時の流れをフレームに収める
東京に住み始めてから20年以上の歳月が過ぎ、その間に10回以上も引越しを経験した。いつも新しい家に移る前には、私の大好きなドイツのシンプルライフの達人、ヴェルナー・ティキ・キュステンマッハーが「すべては『単純に!』でうまくいく(Simplify Your Life)」で教えているように、余計なものをできるだけ捨てるようにしている。だが、数十年の間、絶対に捨てることができなかった宝物がある。それは、思い出が詰まった、子どもの頃から現在までの写真である。
デジタルカメラが普及する前の時代、余暇の時間に欠かせない楽しみはアルバムの整理だった。モノクロやカラーの写真を分類して、説明の言葉を添える。折々に取り出してページをめくると、時間を飛び越えて、それぞれのファインダーに収まった瞬間まで時を遡ることができる。歳月の流れは無情に生活を変え、過去のできごとは瞬く間に消え去っていく。黄色く変色した写真だけが、私に真実の記憶を与えてくれるのだ。

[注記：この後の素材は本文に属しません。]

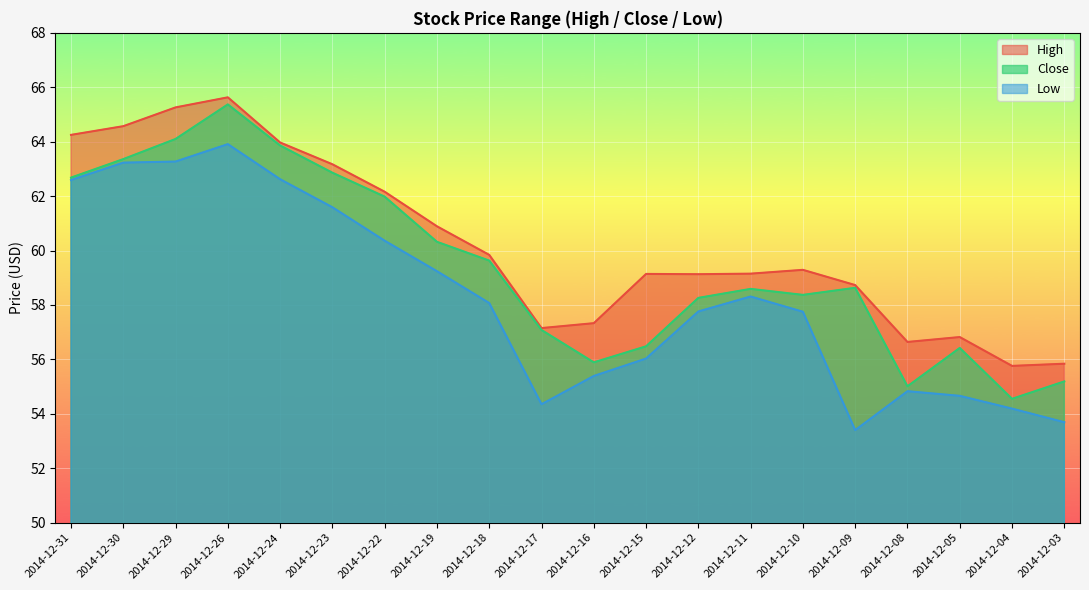

True or false: Low and High intersect in this chart.

False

母親の胸に抱かれた小さな「宇宙人」、その切手より小さなモノクロの写真こそが、私の人生の起点の証拠品である。高校最後の一年の「黒縁めがね」は、幼かった少年時代との決別宣言だった。大学の友達と自転車で鷺島(アモイ)を周遊した時の、みんなで笑い転げている瞬間には、友情の温かさが溢れている。雑誌記者をしていた頃の生真面目な取材風景には、その時代の空気が凝縮されている・・・。時間がフィルムに投射された時、写真は人生のひとコマを結晶させ、過ぎ去っていく時の素晴らしい思い出の証となるのである。
日本にやってきて、この美しい島国での自分のささやかな足跡を写真に残すようになり、それは一人の留学生の異国生活において欠かせないものとなった。雨風にも負けずに一軒一軒新聞を配達していた日々にも、写真学校の友人に勤労学生の姿を撮影してもらった。歌のように過ぎた歳月は、林に注ぐ陽光のような瞬く光となり、まばゆいほどに輝いている。
ここ数年で科学技術は急速に進歩し、一本のコードや一枚のCDだけで、膨大なデジタル写真を簡単に保存したり取り出したりできるようになった。ところが、ネット上のアルバムを整理することはもちろん、自分の姿を写真に残す機会すらも、ますます少なくなっている。一体いつから、私はあの純粋さやゆとりを失ってしまったのだろうか?!
静まり返った月の夜に、書棚の隅に置かれたアルバムを取り出してページをめくる・・・。はるか昔のできごとが、私の胸にたちまち蘇る。どこからか心の声が聞こえてくる。今日これらの写真を見て、過去の自分を発見する。ならば、未来のある日、灯りの下で今日の自分を見つめる時、充実した時を過ごしたと自信を持って言えるであろうか。